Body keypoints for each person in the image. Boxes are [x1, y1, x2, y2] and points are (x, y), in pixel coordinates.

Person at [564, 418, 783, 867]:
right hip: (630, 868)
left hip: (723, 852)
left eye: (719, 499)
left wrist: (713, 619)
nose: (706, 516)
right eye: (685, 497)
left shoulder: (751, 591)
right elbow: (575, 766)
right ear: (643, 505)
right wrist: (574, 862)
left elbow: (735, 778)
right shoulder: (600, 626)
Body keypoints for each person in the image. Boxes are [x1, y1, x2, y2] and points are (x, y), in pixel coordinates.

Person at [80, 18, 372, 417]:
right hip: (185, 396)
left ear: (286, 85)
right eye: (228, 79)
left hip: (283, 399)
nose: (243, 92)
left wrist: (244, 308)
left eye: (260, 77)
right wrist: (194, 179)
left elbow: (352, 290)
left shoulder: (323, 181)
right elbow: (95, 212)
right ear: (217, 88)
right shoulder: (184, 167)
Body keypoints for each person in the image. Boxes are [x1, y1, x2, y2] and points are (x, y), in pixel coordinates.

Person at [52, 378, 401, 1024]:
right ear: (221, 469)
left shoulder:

________

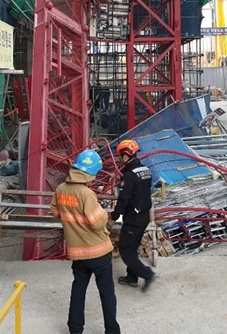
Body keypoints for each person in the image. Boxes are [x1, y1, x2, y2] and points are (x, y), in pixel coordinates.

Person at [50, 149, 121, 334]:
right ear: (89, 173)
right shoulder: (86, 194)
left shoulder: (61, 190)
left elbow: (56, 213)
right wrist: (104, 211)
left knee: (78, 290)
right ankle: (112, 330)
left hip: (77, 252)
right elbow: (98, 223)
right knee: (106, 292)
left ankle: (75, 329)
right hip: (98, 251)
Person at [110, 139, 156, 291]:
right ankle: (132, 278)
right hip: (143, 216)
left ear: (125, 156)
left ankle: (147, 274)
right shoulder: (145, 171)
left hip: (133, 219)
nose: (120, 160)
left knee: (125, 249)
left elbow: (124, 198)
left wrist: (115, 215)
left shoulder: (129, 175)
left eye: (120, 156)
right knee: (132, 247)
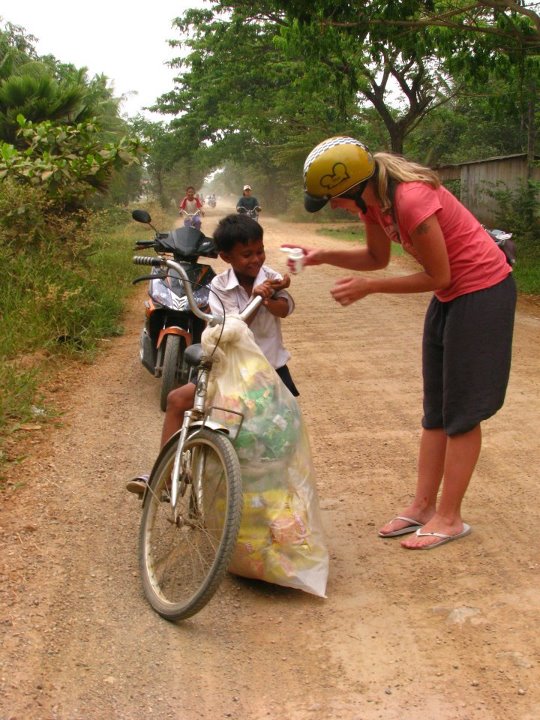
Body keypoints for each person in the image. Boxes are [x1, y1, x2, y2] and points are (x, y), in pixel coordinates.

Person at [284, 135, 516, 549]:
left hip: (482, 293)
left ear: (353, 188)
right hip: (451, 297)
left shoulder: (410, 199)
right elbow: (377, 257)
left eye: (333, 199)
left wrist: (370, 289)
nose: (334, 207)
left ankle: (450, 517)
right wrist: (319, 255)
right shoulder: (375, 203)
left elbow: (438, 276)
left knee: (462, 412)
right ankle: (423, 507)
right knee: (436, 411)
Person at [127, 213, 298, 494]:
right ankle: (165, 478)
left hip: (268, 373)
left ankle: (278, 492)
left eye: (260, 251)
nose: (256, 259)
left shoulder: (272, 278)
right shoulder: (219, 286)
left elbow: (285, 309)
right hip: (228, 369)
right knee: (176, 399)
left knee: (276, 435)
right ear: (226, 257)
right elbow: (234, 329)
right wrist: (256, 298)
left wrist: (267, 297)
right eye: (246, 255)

________

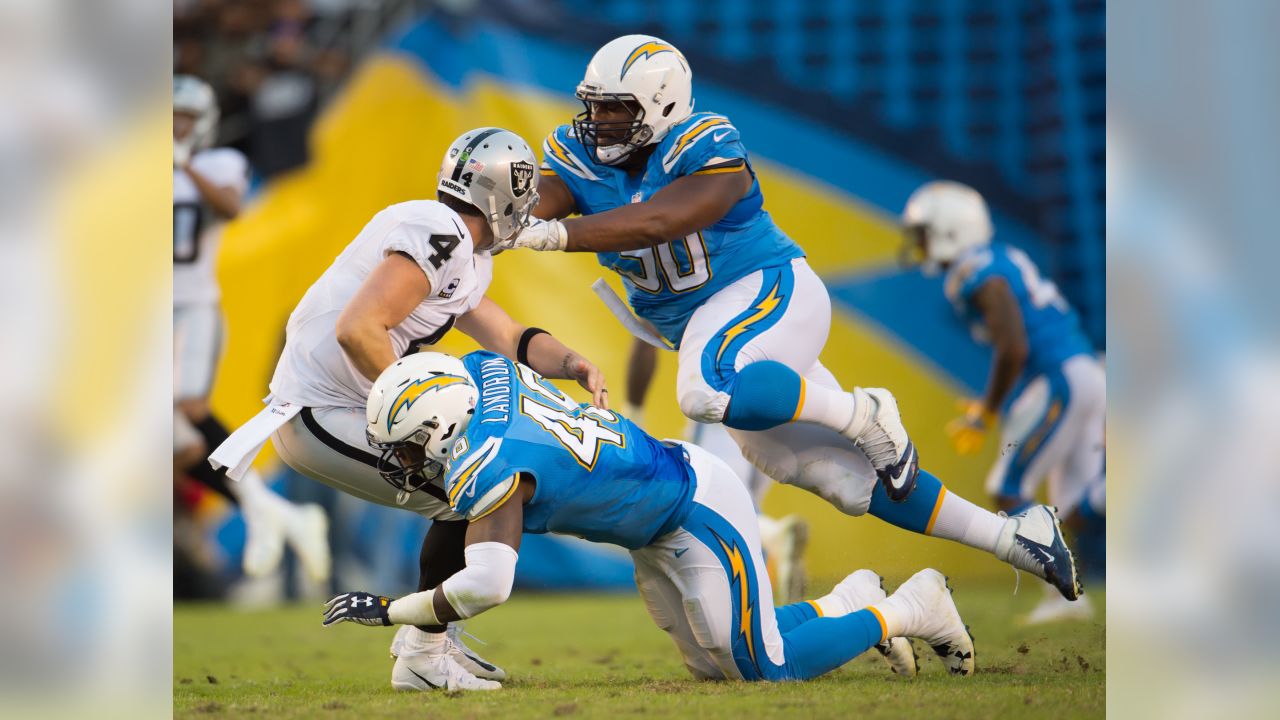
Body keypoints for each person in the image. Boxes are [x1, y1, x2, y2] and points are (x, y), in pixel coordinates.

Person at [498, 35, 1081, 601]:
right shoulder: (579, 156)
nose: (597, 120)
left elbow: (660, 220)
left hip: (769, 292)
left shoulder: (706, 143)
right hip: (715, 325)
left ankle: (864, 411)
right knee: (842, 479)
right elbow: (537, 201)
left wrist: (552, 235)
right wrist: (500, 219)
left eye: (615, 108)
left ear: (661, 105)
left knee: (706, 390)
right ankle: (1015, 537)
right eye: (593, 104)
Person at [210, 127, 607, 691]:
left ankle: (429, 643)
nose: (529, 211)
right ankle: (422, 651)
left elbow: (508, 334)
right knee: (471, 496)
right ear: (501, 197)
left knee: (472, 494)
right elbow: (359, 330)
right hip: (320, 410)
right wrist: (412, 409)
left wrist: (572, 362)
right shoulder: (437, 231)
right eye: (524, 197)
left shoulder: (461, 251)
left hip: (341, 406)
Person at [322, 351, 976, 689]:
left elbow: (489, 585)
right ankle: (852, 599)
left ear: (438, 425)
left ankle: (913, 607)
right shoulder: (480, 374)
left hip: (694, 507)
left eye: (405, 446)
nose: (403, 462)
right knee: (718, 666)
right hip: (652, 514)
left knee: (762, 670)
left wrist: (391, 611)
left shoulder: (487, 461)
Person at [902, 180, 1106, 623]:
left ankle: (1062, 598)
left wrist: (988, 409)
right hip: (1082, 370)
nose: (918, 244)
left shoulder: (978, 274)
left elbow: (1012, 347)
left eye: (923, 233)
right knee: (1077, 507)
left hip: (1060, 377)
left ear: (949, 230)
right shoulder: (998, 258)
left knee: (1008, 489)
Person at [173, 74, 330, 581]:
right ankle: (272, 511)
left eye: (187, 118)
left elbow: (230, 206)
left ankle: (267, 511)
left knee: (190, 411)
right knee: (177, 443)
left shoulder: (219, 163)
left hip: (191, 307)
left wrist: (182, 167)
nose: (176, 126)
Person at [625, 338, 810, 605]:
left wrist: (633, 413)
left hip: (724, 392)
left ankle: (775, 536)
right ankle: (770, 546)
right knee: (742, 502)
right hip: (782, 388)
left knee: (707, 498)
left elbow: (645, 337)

________

§ Instructions to follow:
Extract from the records above the lines from the one containing "right shoulder: (480, 374)" to the one containing "left hip: (1060, 377)", both lines included, exactly as they appear and with nothing else.

§ Written solution:
right shoulder: (480, 374)
left hip: (694, 507)
left eye: (405, 446)
nose: (403, 462)
right knee: (718, 666)
right hip: (652, 514)
left knee: (762, 670)
left wrist: (391, 611)
left shoulder: (487, 461)
Person at [902, 180, 1106, 623]:
left ankle: (1062, 598)
left wrist: (988, 409)
right hip: (1082, 370)
nose: (918, 244)
left shoulder: (978, 274)
left elbow: (1012, 347)
left eye: (923, 233)
right knee: (1077, 507)
left hip: (1060, 377)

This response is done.